本文抜粋:
ペットを「おくりびと」に託した飼い主の深い愛情 「コスメティック剖検」が必要とされている理由
東洋経済オンライン / 2024年10月20日 8時0分
そのため、個人から病理解剖の依頼があったとき、ぼくは飼い主さんに遺体と一晩過ごしてもらい、気持ちを整理したうえで改めて病理解剖を行うかどうかの決断していただくようにしています。
ほどなくして、ラットは亡くなり、ぼくのところに遺体が届きました。「この子を病理解剖に出すことで、いつかラットの肺炎などを治せるようになるとよいなと考えています」とのことでした。
遺体に手を合わせた後、慎重に解剖を始めます。体毛はそのまま。切開部位は後できれいに縫合できるよう、できるだけ小さく、切開はていねいに。骨や神経などの組織に異常は見られなかったので、できるだけそのまま体の中に残します。
組織の採取が終わった後、傷口はきれいに縫合し、全身を清潔にして整えます。「病理解剖後、元気だった頃の姿で飼い主さんに遺体をお戻しする」ということを目指します。
死亡したラットの「本当の死因」
解剖後しばらく経ってから、さらに顕微鏡で詳しく観察し、病理診断の結果が出ました。動物病院で言われたような肺炎は見つかりませんでした。代わりに肺にリンパ腫が見つかりました。

抽出データ:
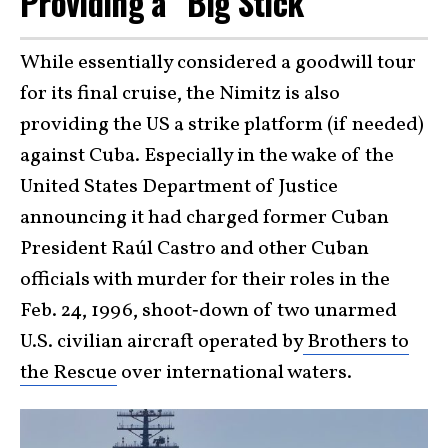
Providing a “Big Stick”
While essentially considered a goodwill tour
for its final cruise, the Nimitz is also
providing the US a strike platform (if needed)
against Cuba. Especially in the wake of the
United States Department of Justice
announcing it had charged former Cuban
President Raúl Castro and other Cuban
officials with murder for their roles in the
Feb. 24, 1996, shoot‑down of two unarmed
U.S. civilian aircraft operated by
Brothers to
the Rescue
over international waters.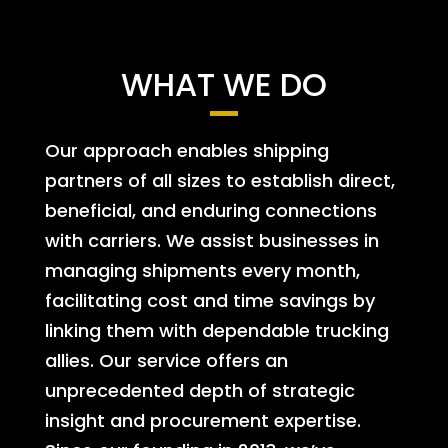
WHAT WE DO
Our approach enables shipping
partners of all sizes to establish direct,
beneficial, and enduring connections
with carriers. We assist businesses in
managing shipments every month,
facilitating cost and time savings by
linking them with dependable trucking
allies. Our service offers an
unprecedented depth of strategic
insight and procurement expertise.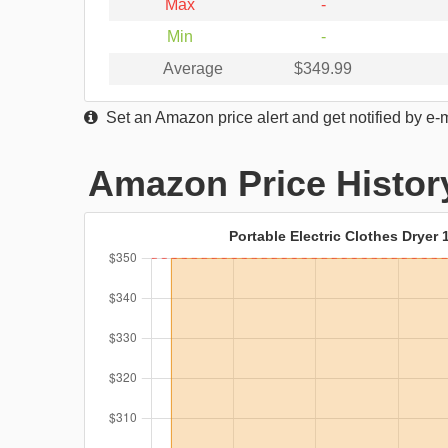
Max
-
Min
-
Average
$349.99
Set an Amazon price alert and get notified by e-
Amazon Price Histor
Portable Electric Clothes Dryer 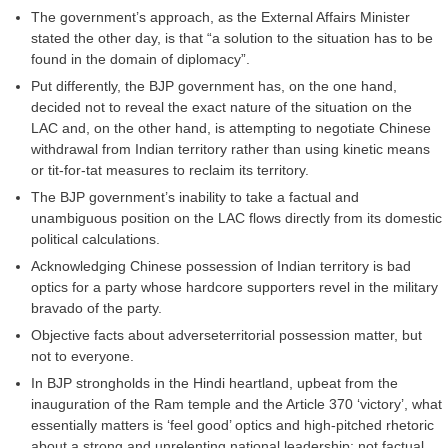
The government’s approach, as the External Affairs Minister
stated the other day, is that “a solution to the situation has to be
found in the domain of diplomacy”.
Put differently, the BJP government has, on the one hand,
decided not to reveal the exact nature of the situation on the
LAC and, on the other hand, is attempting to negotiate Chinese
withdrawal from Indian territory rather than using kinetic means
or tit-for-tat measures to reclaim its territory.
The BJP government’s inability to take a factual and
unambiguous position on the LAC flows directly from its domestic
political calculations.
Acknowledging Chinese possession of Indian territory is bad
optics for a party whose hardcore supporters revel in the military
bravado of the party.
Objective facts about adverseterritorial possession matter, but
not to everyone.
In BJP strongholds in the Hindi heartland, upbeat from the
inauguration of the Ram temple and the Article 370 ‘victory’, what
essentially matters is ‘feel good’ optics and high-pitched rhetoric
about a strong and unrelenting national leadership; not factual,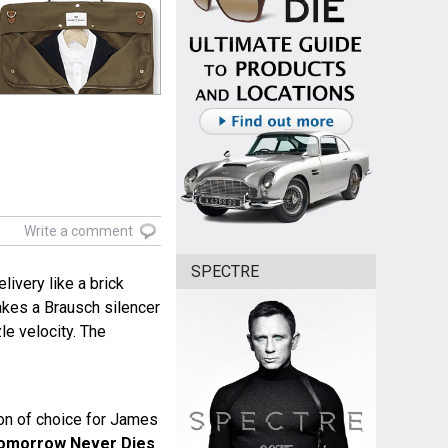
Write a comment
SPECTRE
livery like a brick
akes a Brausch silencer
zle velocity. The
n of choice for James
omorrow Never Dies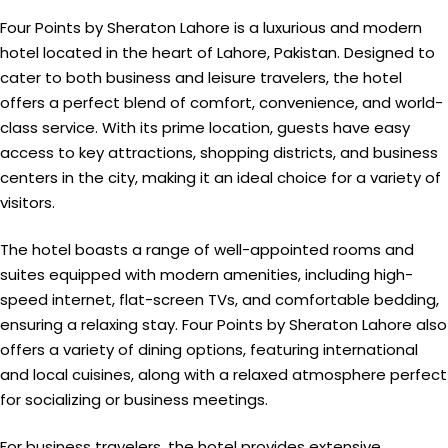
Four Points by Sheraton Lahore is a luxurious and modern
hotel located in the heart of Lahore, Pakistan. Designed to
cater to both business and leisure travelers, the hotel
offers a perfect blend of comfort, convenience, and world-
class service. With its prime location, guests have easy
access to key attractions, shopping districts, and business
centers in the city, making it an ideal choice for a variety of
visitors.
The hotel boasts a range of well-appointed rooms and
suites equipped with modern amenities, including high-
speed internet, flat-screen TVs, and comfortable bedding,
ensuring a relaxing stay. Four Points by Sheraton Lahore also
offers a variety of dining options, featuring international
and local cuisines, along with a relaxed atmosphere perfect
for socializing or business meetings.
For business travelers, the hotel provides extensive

==

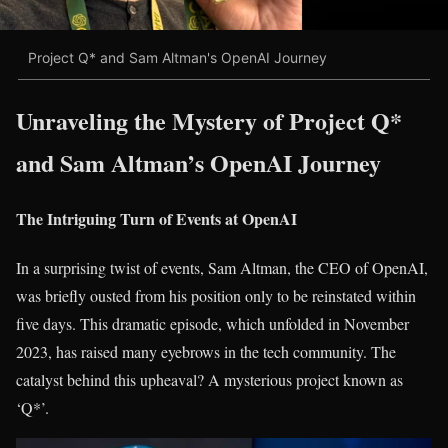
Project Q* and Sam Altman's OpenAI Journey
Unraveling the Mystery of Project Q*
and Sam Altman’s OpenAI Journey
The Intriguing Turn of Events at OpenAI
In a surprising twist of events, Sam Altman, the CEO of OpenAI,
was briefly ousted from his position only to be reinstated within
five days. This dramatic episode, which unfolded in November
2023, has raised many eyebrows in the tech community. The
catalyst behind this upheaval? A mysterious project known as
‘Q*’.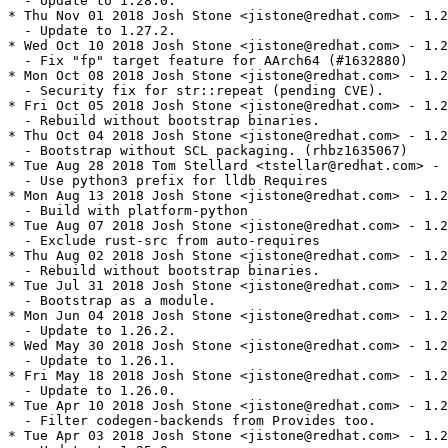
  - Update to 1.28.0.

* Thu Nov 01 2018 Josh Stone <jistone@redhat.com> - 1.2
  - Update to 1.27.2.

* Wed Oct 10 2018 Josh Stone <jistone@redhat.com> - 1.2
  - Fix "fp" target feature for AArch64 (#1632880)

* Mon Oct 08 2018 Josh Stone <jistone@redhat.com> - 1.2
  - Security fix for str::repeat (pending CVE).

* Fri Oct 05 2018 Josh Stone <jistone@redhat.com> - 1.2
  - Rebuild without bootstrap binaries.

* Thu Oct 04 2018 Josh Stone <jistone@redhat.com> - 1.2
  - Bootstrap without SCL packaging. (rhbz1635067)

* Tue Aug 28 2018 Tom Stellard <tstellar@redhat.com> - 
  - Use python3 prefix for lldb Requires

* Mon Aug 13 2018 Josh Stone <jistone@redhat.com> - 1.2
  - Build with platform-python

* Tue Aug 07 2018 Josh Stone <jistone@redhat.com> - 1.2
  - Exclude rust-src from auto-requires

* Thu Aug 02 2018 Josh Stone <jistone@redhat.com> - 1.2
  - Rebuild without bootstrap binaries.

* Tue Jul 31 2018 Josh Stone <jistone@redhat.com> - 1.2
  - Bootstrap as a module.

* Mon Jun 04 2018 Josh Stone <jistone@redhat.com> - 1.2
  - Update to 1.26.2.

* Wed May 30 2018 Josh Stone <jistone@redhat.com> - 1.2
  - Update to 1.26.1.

課題一覧:
A. 本文抜粋で「」に囲まれた語句をすべて、出てくる順に書き出してください。
B. 本文抜粋の一部を、そのまま書き写してください。「ほどなくして、ラットは亡くな」を含む語句から写し始め、「けそのまま体の中に残します。」まで写したら終えてください。

解答:
A.
おくりびと
コスメティック剖検
この子を病理解剖に出すことで、いつかラットの肺炎などを治せるようになるとよいなと考えています
病理解剖後、元気だった頃の姿で飼い主さんに遺体をお戻しする
本当の死因

B.
ほどなくして、ラットは亡くなり、ぼくのところに遺体が届きました。「この子を病理解剖に出すことで、いつかラットの肺炎などを治せるようになるとよいなと考えています」とのことでした。
遺体に手を合わせた後、慎重に解剖を始めます。体毛はそのまま。切開部位は後できれいに縫合できるよう、できるだけ小さく、切開はていねいに。骨や神経などの組織に異常は見られなかったので、できるだけそのまま体の中に残します。